• AIM OF THE TASK: Beginning with the line that contains "ring mcp: (188, 173)" in the material below, print each line exactly until the line that contains "pinky mcp: (155, 179)" has been printed, then stop.
EXTRACTED INFORMATION Start Marker
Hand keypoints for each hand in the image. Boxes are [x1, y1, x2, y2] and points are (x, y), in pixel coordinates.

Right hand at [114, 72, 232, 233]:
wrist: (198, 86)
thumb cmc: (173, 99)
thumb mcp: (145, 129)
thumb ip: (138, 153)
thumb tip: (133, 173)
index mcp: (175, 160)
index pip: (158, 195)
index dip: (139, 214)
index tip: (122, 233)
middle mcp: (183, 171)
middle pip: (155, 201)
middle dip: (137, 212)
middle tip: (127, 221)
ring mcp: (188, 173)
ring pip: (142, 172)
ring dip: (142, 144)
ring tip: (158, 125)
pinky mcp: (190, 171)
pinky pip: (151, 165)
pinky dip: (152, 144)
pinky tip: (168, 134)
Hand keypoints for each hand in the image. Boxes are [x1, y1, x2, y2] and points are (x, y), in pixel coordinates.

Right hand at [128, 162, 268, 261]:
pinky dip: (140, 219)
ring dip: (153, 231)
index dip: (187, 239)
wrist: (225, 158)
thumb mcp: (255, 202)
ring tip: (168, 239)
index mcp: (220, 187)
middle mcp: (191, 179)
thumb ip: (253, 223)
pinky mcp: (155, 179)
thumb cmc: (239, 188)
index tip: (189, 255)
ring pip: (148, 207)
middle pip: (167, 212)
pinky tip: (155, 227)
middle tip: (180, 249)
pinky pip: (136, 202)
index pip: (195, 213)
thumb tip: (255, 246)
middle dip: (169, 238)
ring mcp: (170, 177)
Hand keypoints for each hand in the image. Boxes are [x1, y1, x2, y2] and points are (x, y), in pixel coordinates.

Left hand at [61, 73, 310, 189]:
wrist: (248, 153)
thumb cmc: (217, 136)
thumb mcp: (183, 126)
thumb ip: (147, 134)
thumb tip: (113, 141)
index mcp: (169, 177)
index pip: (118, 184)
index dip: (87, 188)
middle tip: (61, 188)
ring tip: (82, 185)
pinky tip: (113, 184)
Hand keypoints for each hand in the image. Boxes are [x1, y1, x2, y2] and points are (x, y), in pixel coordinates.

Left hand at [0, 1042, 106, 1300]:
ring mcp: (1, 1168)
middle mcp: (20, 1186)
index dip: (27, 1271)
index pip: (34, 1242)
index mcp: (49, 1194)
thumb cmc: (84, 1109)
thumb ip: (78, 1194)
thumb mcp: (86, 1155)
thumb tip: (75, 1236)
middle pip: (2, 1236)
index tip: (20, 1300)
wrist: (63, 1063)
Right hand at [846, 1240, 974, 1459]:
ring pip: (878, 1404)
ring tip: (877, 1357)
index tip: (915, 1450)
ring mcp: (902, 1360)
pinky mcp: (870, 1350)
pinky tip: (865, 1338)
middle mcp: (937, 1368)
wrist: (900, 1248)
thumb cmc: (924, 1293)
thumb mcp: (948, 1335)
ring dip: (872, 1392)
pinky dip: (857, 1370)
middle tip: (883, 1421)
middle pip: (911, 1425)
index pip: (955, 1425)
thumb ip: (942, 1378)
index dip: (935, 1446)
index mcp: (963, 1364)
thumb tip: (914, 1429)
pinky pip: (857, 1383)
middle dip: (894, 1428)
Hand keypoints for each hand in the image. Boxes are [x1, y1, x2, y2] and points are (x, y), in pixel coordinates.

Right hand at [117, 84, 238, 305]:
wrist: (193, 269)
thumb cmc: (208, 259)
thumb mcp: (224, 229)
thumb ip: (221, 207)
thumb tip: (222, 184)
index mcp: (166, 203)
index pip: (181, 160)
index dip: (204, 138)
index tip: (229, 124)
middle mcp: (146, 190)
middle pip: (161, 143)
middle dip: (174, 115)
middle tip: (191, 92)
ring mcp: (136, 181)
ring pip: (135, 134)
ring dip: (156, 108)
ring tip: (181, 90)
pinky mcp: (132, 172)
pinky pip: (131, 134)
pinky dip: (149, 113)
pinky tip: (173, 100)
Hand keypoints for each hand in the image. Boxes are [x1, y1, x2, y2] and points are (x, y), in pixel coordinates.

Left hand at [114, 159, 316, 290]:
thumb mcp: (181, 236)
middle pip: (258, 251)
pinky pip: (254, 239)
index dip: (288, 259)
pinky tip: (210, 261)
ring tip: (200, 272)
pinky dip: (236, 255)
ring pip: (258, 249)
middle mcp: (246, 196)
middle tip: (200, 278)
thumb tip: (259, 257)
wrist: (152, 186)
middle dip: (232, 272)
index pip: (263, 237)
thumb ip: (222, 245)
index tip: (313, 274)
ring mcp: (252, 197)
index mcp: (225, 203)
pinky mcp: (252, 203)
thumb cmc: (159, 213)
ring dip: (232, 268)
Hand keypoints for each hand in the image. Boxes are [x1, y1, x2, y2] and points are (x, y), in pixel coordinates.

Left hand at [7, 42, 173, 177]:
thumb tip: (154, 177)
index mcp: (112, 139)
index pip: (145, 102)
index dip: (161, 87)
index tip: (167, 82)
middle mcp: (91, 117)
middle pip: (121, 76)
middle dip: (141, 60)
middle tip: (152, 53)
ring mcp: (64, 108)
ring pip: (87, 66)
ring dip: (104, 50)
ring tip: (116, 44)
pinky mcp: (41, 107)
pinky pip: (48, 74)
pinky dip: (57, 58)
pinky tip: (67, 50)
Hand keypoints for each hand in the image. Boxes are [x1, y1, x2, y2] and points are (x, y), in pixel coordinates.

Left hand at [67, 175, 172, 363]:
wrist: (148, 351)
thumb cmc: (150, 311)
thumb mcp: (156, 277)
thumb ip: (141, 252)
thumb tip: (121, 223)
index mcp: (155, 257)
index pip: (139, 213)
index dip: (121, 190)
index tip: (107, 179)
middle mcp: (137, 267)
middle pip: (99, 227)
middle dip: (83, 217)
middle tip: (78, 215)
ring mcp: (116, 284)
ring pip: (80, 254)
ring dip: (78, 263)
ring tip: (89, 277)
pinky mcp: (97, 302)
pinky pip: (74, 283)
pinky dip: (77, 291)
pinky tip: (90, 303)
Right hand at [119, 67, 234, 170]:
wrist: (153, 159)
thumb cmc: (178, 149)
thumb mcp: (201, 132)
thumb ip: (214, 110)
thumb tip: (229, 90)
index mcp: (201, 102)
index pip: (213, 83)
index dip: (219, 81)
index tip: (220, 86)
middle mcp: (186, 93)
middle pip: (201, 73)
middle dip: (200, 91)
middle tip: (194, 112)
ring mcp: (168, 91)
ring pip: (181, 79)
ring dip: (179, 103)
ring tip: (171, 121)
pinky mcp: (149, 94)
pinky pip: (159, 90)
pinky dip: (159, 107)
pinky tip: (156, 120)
EXTRACTED INFORMATION End Marker
• SOLUTION:
ring mcp: (188, 173)
ring pip: (142, 172)
ring dip: (142, 144)
ring tip: (158, 125)
pinky mcp: (190, 171)
pinky pip: (151, 165)
pinky dip: (152, 144)
pinky tip: (168, 134)
Hand keypoints for each hand in the image. Boxes are [x1, y1, x2, y2] and points are (x, y), in pixel coordinates.

Right hand at [128, 162, 268, 261]:
pinky dip: (140, 219)
ring dip: (153, 231)
index dip: (187, 239)
wrist: (225, 158)
thumb mcp: (255, 202)
ring tip: (168, 239)
index mcp: (220, 187)
middle mcp: (191, 179)
thumb ip: (253, 223)
pinky mcp: (155, 179)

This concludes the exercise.